**Extract provided**
((

The sensor and dashboard platform also allowed the organization to increase its revenue by approximately 10%.

Goodfellow Bros. required truck owners to use the technology to work on the project and used data from the platform to replace physical time cards.

“Everything was digital and we could pay them faster and more accurately,” he said.

The company finished 10 months ahead of schedule and under budget.

“Just like with any piece of technology, people test it and if they think you’re not paying attention, they’ll unplug it,” Nelson said. “You have to still manage it and work with it and if you do the results are definitely worth the effort.

At the end of the project, Goodfellow Bros. and the other two companies in the joint venture donated $250,000 to restore a historic covered bridge that burned down in the fire.

Upgrading an RFID telematics system

Nelson said that Goodfellow Bros. has always been an early adopter of technology and installed a telematics system that used RFID tags about 12 years ago. The original goal was to make the inspection process for the company’s heavy equipment more efficient.  The company switched to Samsara in early 2018.  

Goodfellow Bros. wanted to modernize this inspection program and add cameras to all company trucks that use public roads. The company specializes in earth moving so many of its vehicles stay on construction sites. 

Samsara was founded by Sanjit Biswas and John Bicket, co-founders of Meraki, a cloud networking company acquired by Cisco. The video telematics vendor combines hardware, software, and cloud computing to bring real-time visibility, analytics, and artificial intelligence to operations. Samsara has more than 15,000 customers with more than 900,000 devices deployed around that world that collect trillions of data points each year.

))

**Given records**
((

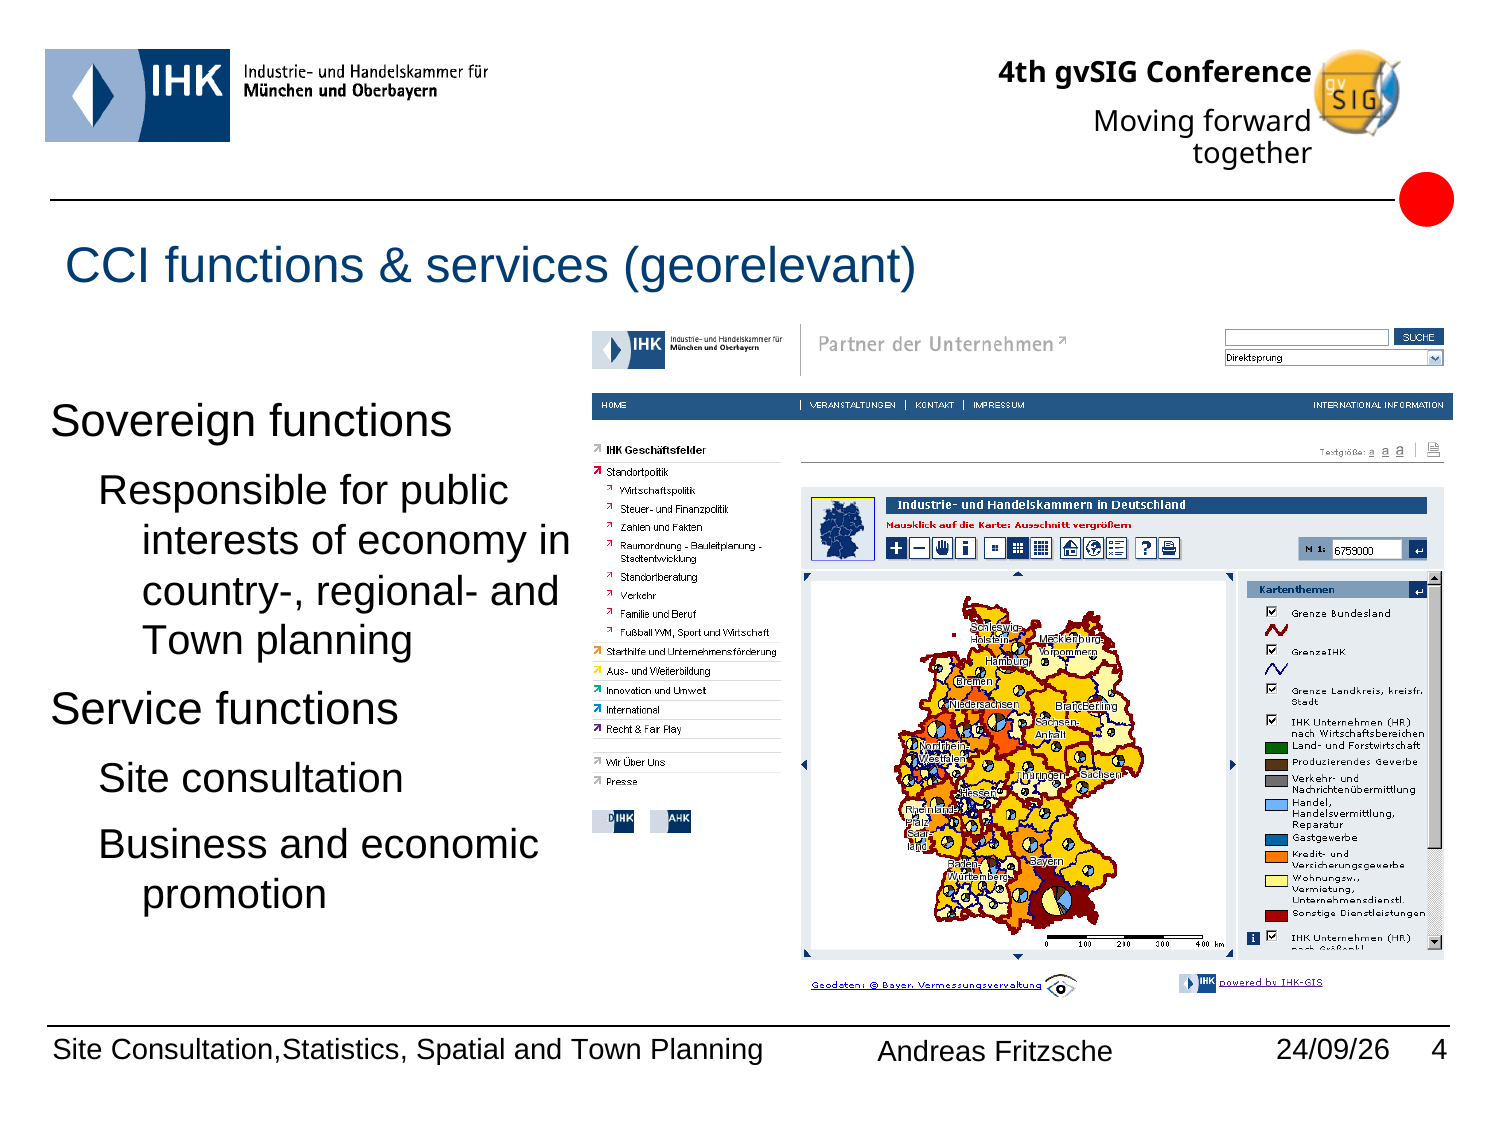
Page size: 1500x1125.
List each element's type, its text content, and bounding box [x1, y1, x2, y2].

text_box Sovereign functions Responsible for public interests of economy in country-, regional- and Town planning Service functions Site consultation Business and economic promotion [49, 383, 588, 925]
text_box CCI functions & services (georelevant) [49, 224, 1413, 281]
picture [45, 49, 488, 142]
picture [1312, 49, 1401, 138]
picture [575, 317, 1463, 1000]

))

**Directive**
In the excerpt on Goodfellow Bros. and Samsara, how far ahead of schedule did the company finish? The lines come from a separate source unrelated to the text.

**Response to the task**
10 months ahead of schedule.